*** Data section Section Begins ***
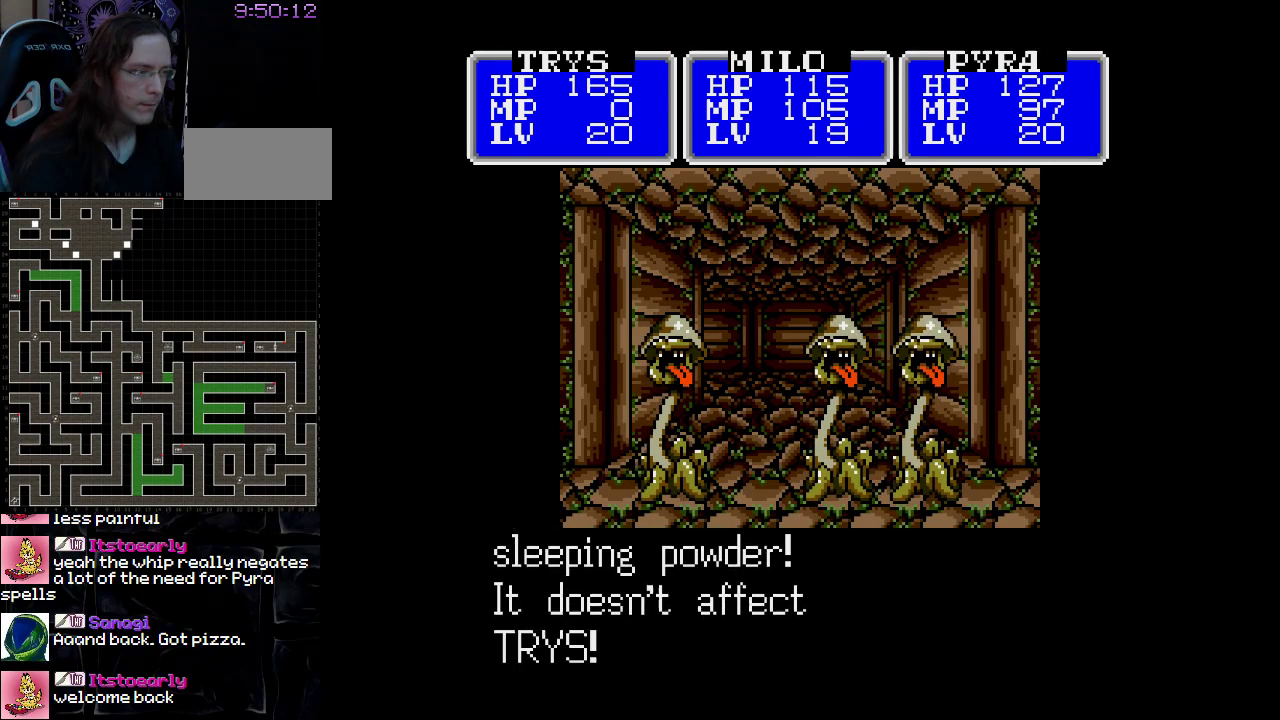
{"buttons": ["A"], "events": []}
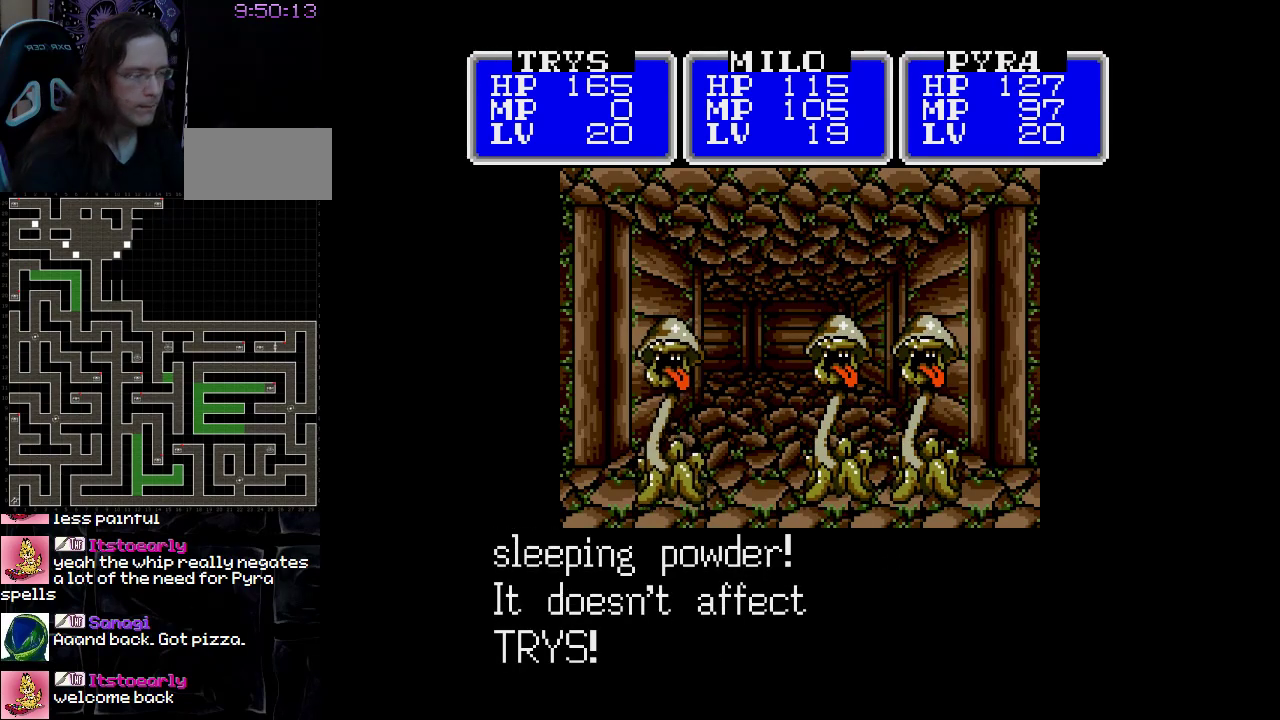
{"buttons": ["A"], "events": []}
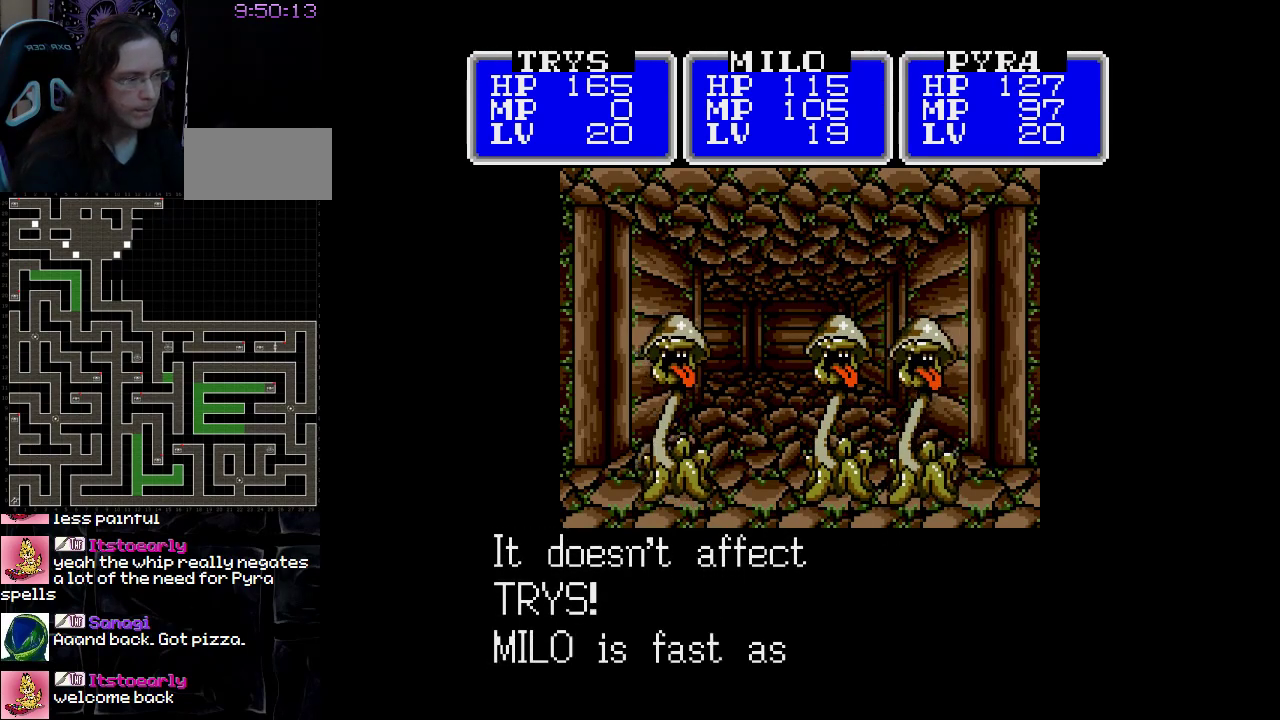
{"buttons": ["A"], "events": []}
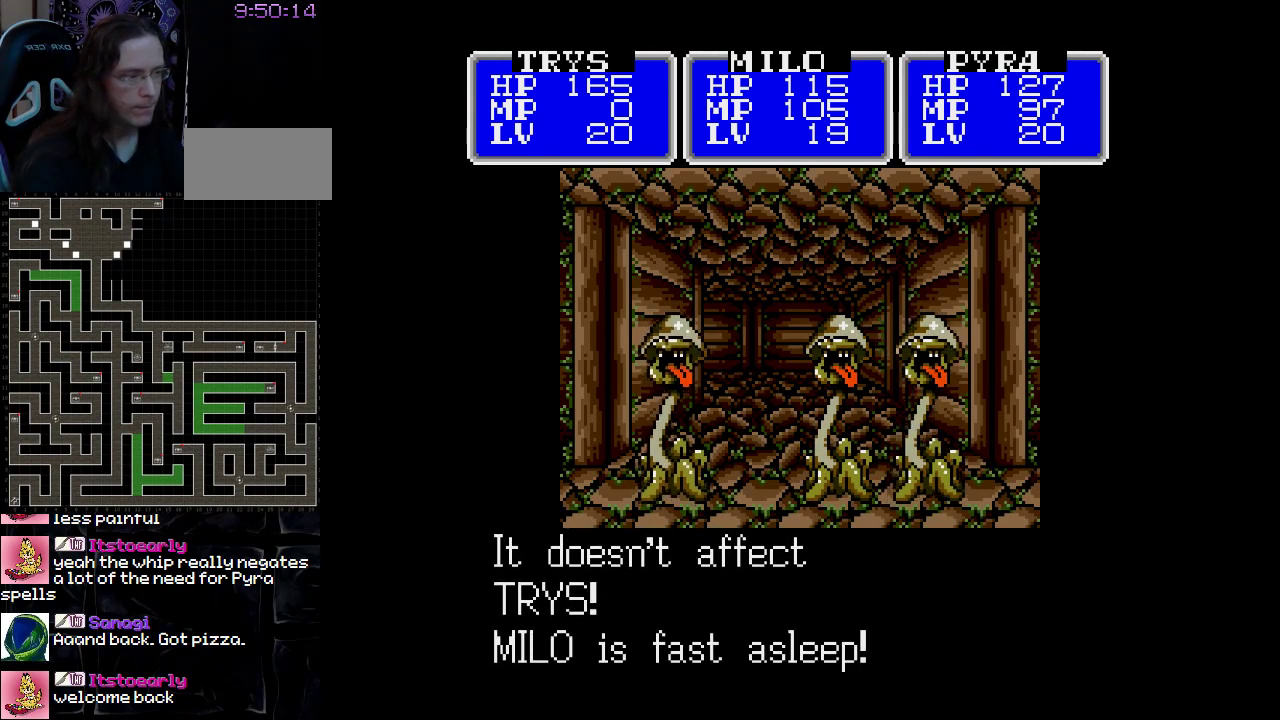
{"buttons": ["A"], "events": []}
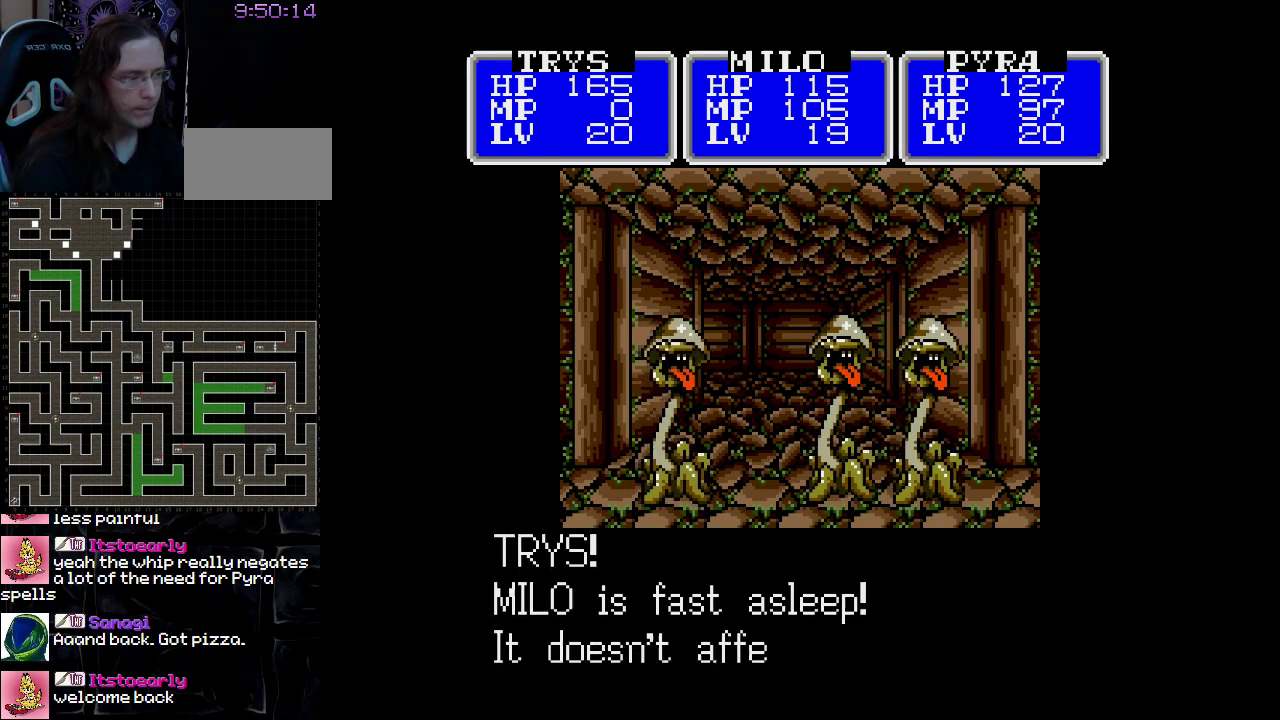
{"buttons": ["A"], "events": []}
*** Data section Section Ends ***
> Required work
Every record above must be copied exactly, and no picture may appear in the copy.

> Result of this exercise
{"buttons": ["A"], "events": []}
{"buttons": ["A"], "events": []}
{"buttons": ["A"], "events": []}
{"buttons": ["A"], "events": []}
{"buttons": ["A"], "events": []}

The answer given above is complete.